### [YOUR INSTRUCTIONS]
Please quote, word for word, the lines of the entries below from the line containing "genus: Astragalus" through the line containing "order: Brassicales", with both of those lines included.

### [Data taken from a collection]
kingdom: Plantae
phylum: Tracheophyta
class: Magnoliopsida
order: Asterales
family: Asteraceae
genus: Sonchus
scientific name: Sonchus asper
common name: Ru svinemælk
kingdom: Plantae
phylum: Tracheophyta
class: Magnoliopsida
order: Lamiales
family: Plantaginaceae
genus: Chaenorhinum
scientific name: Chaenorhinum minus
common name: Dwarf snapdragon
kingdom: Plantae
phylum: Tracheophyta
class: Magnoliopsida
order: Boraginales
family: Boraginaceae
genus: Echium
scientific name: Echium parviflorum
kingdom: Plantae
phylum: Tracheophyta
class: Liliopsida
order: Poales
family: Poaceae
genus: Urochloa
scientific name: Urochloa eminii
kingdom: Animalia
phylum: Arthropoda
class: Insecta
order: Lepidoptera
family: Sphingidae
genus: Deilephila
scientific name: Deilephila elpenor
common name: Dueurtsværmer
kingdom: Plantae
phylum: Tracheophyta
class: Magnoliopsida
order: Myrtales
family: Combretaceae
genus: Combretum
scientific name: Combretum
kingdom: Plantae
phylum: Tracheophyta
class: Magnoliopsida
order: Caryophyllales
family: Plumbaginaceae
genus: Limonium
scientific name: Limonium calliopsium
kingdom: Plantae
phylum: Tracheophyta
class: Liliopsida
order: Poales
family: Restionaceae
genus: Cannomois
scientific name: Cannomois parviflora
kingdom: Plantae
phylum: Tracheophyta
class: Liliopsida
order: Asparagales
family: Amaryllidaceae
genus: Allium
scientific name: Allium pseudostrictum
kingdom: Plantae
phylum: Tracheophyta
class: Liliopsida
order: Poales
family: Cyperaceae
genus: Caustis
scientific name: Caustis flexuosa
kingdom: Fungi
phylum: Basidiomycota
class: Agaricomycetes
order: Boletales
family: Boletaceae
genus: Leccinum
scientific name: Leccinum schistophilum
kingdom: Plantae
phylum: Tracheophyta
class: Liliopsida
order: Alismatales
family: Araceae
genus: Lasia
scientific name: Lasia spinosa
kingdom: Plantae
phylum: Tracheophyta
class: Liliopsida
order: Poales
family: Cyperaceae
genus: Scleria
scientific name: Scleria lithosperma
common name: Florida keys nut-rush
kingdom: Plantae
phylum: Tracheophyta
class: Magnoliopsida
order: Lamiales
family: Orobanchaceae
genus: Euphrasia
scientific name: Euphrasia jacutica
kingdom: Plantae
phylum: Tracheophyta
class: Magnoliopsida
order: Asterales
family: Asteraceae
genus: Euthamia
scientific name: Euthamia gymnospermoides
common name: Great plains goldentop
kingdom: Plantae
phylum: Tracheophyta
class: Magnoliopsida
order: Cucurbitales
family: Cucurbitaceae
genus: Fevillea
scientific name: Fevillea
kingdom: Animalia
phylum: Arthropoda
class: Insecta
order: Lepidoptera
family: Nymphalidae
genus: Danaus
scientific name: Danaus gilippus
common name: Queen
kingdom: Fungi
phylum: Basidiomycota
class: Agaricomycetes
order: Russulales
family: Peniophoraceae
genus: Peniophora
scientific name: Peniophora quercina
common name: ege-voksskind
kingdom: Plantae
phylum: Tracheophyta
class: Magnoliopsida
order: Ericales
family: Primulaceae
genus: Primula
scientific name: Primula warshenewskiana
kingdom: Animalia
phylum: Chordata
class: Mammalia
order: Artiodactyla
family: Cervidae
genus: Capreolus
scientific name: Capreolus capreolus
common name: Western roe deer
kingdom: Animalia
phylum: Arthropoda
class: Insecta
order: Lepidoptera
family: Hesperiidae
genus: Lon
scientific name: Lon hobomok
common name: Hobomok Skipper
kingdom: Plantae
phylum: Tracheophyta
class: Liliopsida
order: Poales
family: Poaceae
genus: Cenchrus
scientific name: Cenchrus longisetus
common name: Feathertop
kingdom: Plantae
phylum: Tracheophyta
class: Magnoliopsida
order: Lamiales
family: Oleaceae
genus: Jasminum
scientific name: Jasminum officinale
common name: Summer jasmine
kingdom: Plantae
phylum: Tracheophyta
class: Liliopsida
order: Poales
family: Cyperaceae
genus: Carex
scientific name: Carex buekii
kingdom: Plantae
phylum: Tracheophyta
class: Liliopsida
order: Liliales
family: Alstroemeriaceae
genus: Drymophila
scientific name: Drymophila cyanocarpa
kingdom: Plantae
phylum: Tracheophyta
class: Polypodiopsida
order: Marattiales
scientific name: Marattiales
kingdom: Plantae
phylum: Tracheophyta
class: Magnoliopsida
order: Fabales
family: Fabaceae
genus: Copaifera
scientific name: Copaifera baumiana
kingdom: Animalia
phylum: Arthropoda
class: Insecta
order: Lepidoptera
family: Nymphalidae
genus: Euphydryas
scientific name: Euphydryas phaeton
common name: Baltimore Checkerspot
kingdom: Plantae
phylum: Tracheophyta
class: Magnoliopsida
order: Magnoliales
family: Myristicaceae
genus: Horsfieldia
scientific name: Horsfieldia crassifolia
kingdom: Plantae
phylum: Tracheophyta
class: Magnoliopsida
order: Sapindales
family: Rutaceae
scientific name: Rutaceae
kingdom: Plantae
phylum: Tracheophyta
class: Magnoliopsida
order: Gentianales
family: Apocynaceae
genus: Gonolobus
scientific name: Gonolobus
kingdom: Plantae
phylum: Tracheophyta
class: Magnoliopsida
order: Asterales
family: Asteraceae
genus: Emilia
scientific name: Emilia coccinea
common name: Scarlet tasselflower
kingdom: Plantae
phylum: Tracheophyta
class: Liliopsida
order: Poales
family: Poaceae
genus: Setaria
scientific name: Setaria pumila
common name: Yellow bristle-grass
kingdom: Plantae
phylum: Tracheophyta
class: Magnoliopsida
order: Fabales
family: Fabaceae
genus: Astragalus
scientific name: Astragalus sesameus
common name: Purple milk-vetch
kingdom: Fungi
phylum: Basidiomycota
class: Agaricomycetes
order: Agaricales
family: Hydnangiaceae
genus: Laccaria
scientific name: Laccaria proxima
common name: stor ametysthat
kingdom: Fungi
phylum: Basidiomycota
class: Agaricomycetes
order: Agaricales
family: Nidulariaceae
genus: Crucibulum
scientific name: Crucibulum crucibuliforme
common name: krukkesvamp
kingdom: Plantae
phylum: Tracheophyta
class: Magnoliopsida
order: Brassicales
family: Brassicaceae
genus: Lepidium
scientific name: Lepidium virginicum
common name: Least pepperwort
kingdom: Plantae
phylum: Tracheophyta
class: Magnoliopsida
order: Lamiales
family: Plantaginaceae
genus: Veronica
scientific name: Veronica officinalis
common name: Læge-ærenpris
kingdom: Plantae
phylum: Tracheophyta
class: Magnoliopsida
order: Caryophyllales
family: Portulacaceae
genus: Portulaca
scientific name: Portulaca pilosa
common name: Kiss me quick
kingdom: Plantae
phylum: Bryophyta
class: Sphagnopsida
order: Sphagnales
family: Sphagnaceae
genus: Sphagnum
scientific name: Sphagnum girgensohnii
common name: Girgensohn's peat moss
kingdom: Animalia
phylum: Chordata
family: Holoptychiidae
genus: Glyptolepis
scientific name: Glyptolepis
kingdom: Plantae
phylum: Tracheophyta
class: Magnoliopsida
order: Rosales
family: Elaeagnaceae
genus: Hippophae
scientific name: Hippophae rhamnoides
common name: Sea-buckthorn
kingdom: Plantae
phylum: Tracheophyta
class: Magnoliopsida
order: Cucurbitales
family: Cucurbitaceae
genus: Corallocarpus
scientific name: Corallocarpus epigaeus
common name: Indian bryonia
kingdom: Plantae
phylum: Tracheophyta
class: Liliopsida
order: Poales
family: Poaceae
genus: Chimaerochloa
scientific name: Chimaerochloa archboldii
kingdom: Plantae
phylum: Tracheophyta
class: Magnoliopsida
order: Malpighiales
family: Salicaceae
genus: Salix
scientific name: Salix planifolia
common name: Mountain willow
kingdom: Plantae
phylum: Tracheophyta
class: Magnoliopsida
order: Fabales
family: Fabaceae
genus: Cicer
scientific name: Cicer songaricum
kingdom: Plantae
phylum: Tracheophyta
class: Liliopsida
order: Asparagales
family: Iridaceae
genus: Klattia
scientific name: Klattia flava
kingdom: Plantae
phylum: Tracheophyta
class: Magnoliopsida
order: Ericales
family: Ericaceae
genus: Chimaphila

### [WRITTEN ANSWER]
genus: Astragalus
scientific name: Astragalus sesameus
common name: Purple milk-vetch
kingdom: Fungi
phylum: Basidiomycota
class: Agaricomycetes
order: Agaricales
family: Hydnangiaceae
genus: Laccaria
scientific name: Laccaria proxima
common name: stor ametysthat
kingdom: Fungi
phylum: Basidiomycota
class: Agaricomycetes
order: Agaricales
family: Nidulariaceae
genus: Crucibulum
scientific name: Crucibulum crucibuliforme
common name: krukkesvamp
kingdom: Plantae
phylum: Tracheophyta
class: Magnoliopsida
order: Brassicales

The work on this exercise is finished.